The security community is pretty sure Apple can technically do what the FBI asks, because this is a slightly older generation phone. It may not be possible to circumvent the security features of the newer iPhone 6 and 6s, even by Apple.  But if it is, you can be sure Apple will make sure the next generation is simply impossible for even the manufacturer to crack, so as to avoid court orders like this one.

The government argues that national security needs override the individual right to privacy, and that the need to obtain a warrant before making such requests is protection enough for individual rights.  That claim is a little weak in the light of all the “secret” warrants issued by the secret Foreign Intelligence Surveillance Court over the past decade, as revealed by Edward Snowden.  Clearly this is a precedent open to abuse by the government, and since we have recently seen agencies from the IRS to the NSA abuse their powers in pursuit of partisan political ends, the threat is real.

◆ **Excerpted records**:
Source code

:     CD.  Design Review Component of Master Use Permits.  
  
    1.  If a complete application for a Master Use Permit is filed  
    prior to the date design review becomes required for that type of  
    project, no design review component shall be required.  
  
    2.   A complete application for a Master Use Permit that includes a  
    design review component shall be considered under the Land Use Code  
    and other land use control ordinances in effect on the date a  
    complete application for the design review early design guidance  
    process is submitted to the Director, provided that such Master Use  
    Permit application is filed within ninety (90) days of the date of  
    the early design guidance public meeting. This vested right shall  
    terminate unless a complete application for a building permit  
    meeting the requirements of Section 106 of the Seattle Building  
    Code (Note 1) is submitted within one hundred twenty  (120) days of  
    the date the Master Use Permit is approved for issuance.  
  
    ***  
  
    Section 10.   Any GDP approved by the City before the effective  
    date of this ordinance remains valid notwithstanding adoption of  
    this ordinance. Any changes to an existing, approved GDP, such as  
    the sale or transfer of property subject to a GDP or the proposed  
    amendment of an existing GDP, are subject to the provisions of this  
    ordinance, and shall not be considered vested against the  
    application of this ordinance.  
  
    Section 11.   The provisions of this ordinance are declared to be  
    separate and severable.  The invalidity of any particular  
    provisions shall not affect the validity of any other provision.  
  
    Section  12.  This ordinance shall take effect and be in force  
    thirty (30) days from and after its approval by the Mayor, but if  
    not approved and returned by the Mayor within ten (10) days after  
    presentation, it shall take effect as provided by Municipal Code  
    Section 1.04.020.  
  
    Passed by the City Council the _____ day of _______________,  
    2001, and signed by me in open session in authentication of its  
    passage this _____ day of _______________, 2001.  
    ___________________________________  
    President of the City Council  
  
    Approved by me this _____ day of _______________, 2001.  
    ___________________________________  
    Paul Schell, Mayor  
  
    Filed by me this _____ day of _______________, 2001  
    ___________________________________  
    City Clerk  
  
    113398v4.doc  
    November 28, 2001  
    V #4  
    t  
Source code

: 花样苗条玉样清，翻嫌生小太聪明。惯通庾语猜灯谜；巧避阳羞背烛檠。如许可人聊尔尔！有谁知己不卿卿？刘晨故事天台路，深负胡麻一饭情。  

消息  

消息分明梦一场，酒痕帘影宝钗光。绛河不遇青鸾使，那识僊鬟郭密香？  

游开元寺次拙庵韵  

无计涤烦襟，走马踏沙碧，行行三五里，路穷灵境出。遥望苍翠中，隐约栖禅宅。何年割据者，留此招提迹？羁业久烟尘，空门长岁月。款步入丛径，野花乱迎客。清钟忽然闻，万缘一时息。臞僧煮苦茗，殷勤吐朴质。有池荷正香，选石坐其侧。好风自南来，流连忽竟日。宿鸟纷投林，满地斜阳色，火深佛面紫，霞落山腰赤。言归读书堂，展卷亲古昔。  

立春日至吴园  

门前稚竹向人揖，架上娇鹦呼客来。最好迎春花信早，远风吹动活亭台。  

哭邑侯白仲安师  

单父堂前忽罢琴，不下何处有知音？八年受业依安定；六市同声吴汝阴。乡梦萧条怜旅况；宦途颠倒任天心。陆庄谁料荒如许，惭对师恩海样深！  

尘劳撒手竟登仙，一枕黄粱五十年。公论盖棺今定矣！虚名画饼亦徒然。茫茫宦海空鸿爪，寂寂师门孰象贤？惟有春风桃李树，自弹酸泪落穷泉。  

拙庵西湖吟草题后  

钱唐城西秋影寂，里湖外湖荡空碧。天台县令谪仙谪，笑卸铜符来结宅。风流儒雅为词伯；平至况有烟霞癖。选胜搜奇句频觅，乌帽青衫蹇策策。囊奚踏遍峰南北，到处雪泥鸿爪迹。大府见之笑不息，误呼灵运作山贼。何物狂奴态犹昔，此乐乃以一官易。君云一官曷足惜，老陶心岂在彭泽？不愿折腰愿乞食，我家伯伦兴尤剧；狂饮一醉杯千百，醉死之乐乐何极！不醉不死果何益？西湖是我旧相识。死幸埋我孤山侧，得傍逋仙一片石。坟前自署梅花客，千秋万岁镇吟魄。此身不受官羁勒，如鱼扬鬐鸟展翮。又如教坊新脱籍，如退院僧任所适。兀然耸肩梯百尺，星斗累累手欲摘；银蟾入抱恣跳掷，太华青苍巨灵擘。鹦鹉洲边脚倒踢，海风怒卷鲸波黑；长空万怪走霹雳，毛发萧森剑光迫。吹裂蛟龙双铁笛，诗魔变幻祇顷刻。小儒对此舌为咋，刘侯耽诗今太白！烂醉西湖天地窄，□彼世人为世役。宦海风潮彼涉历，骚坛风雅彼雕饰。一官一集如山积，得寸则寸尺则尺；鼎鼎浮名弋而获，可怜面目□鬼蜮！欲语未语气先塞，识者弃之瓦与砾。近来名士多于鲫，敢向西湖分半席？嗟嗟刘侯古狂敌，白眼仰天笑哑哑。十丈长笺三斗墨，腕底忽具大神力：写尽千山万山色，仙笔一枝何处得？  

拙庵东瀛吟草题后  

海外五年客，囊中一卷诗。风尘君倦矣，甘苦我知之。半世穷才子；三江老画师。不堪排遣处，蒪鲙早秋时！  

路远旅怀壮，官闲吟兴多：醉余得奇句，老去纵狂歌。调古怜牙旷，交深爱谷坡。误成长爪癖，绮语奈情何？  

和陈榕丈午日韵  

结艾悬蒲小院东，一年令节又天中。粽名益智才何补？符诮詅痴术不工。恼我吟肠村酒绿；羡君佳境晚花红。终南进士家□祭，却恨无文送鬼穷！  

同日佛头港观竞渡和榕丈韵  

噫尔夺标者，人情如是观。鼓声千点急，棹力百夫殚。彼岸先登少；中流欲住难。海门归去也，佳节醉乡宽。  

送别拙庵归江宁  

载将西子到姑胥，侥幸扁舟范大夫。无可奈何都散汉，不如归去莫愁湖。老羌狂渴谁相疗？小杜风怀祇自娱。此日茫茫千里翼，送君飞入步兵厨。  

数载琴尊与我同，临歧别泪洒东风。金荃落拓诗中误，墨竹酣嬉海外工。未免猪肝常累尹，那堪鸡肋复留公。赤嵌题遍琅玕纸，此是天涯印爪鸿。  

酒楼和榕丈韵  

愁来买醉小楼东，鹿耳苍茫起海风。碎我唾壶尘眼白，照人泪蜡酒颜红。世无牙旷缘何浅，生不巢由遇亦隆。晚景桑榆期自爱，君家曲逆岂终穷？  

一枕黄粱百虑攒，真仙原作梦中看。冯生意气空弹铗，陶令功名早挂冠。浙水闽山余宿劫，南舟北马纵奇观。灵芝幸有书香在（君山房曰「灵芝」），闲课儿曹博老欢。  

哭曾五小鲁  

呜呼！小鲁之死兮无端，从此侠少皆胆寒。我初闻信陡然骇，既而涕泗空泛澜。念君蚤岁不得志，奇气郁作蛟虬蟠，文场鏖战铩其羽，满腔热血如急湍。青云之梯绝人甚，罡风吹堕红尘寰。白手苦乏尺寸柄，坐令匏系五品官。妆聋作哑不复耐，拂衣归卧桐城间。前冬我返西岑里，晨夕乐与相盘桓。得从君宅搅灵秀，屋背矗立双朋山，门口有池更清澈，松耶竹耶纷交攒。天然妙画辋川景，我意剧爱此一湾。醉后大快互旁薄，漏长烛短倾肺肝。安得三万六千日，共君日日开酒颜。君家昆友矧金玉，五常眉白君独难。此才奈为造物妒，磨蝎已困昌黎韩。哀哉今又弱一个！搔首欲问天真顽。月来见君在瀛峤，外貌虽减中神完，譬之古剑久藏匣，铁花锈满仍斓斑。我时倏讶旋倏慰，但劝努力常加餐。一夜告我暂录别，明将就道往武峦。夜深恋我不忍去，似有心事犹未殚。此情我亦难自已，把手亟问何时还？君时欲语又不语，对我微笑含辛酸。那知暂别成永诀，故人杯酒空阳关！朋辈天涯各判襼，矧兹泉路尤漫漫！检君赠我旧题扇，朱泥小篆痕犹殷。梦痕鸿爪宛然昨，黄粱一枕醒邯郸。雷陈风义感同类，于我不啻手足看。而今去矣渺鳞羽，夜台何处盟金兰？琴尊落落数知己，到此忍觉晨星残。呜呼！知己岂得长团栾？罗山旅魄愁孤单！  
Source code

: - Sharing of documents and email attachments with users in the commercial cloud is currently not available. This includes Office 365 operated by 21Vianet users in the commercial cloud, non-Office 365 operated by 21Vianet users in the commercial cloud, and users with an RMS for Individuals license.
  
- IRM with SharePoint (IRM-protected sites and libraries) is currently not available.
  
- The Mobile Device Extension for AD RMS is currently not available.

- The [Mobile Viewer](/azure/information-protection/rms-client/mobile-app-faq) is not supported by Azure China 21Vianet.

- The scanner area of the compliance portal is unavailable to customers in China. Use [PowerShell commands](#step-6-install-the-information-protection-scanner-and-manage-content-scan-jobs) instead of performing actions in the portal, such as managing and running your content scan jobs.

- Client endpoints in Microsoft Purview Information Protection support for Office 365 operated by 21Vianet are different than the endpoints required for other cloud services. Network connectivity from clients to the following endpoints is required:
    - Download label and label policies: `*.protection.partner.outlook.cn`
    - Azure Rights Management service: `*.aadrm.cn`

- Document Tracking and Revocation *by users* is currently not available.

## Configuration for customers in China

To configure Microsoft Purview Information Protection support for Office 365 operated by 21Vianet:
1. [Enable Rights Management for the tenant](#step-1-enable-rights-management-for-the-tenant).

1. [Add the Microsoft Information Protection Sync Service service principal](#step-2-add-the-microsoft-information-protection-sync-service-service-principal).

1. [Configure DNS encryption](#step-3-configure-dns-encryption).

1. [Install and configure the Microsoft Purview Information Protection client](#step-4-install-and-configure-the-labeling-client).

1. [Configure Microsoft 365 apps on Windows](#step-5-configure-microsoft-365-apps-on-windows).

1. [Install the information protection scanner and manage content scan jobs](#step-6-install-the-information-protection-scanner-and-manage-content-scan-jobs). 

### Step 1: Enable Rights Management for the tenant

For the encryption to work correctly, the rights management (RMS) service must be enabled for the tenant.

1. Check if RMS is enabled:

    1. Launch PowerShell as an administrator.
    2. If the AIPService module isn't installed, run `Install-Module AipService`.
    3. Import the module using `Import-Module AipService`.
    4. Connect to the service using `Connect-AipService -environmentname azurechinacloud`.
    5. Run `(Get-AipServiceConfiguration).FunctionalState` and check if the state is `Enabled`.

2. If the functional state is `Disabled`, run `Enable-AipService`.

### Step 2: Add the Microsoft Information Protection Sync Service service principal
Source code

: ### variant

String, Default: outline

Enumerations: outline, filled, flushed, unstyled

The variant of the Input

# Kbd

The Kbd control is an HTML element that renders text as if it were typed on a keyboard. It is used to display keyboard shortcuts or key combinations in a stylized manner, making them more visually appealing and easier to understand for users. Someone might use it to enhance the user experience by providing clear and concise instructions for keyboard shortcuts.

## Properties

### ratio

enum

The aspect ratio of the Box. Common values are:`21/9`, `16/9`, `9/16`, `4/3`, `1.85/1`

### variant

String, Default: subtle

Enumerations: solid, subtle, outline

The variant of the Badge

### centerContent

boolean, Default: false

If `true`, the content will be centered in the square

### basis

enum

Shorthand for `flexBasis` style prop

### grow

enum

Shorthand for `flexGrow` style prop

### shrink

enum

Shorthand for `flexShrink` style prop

◆ **Using the information**:
(a) Please list every government agency or court named in the passage about Apple and the FBI.
(b) Write the next paragraph of the passage about Apple and the FBI, starting after its final sentence.

◆ **Solved problems**:
(a) FBI, Foreign Intelligence Surveillance Court, IRS, NSA

(b)
This continues the ongoing battle between law enforcement and homeland security agencies, who want to be able to read everyone’s communications at will, and privacy advocates who claim Americans have a fundamental right to privacy, whatever the circumstances (the “unreasonable searches and seizures” part of the US Constitution). Of course it is technically possible, and not even very hard, for anyone with a modicum of skill to encrypt their data so that not even NSA with their supercomputers could ever decrypt it again.  But the real issue here is the conflict between government needs, even legitimate law enforcement or homeland security needs, and personal privacy.

It will be an interesting case to watch.